If Edwards can retain and defend the title he won on Dec 22 at the O2 Arena against Nicaraguan Cristofer Rosales for a significant period, he will become a standout in Britain’s crop of champions.
Edwards returns to action as the headliner in the first defence of his crown at the Copper Box on Saturday against Spaniard Angel Moreno, against whom Edwards sparred for several days before his first world title attempt 2½ years ago against Filipino John Riel Casimero, in his ninth professional fight.

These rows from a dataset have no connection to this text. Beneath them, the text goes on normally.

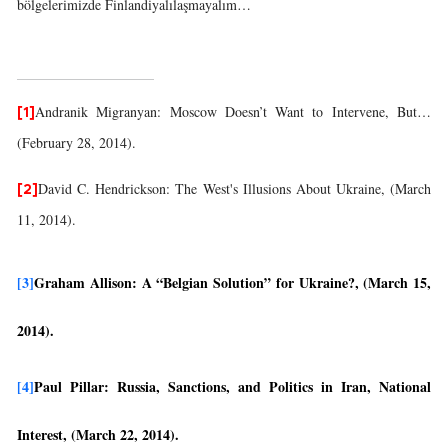
bölgelerimizde Finlandiyalılaşmayalım…
Andranik Migranyan: Moscow Doesn’t Want to Intervene, But…
[1]
(February 28, 2014).
David C. Hendrickson: The West's Illusions About Ukraine, (March
[2]
11, 2014).
[3]
Graham Allison: A “Belgian Solution” for Ukraine?, (March 15,
2014).
[4]
Paul Pillar: Russia, Sanctions, and Politics in Iran, National
Interest, (March 22, 2014).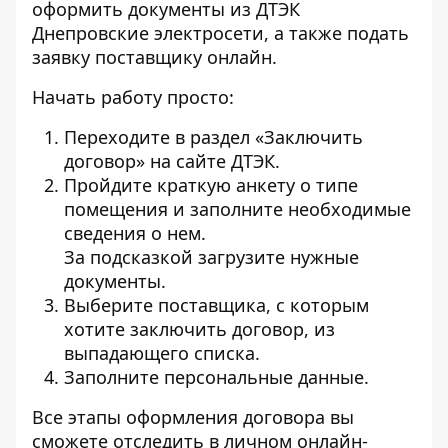
оформить документы из ДТЭК
Днепровские электросети, а также подать
заявку поставщику онлайн.
Начать работу просто:
Переходите в раздел «Заключить
договор»
на сайте ДТЭК
.
Пройдите краткую анкету о типе
помещения и заполните необходимые
сведения о нем.
За подсказкой загрузите нужные
документы.
Выберите поставщика, с которым
хотите заключить договор, из
выпадающего списка.
Заполните персональные данные.
Все этапы оформления договора вы
сможете отследить в личном онлайн-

Edwards, whose body is replete with tattoos: a lion and crown; the lightning of Zeus on his hand; Achilles; an eagle on his shoulder; a third eye by his ear, which all have significance from his career, showed in December that he belongs at world level.
He has barely had time to savour claiming the WBC crown in what proved the most complete performance of his career against the Nicaraguan, a display of alternating attacks with savvy boxing over an intense 12 rounds, winning by a landslide 118-110, 117-111, 116-112.
But it was a nuanced, emotional night: for family, for friends, and particularly for his mother. Edwards dedicated the victory to his mother, Terry, who has suffered both cancer and brain disease in the past four years. In a wheelchair, Terry had watched events unfold from ringside.
“It meant so much,” Edwards explains. “I have assessed it with mum. We have talked about it a lot. I’m in a house in Sheffield I’ve rented for this training camp and I have all the pictures from the night with my team in one room.
“Mum is up here three days a week. We sit in the room and talk. It motivates me day in, day out. I know what I have achieved has given my mum so much pleasure.”
Now to Moreno. “Since I sparred with him, my fighting IQ and boxing game has gone through the roof. I’m doing things that are coming naturally and I have gone up another level. I now need to show that in my defence.”
But there is pressure. “Having the opportunity to headline my own card at the Copper Box, I can’t thank Sky Sports and Eddie Hearn enough. But this camp has gone quickly since wining the title and it has probably been good to keep the momentum going. Dec 22 was manic and there were great lessons outside the ring.”
“I got to know myself better off the back of the win, and my coach, Grant Smith, turns the technical screws on me very well,” explains the 24-year-old.
“It has sunk in that I am world champion, but I know I can get better. I have the title but it’s about a new chapter, building a legacy and I want to go on to be a multi-weight world champion, and go down as a British great in the division. It will only get harder. But the success has made me hungrier, and more determined.”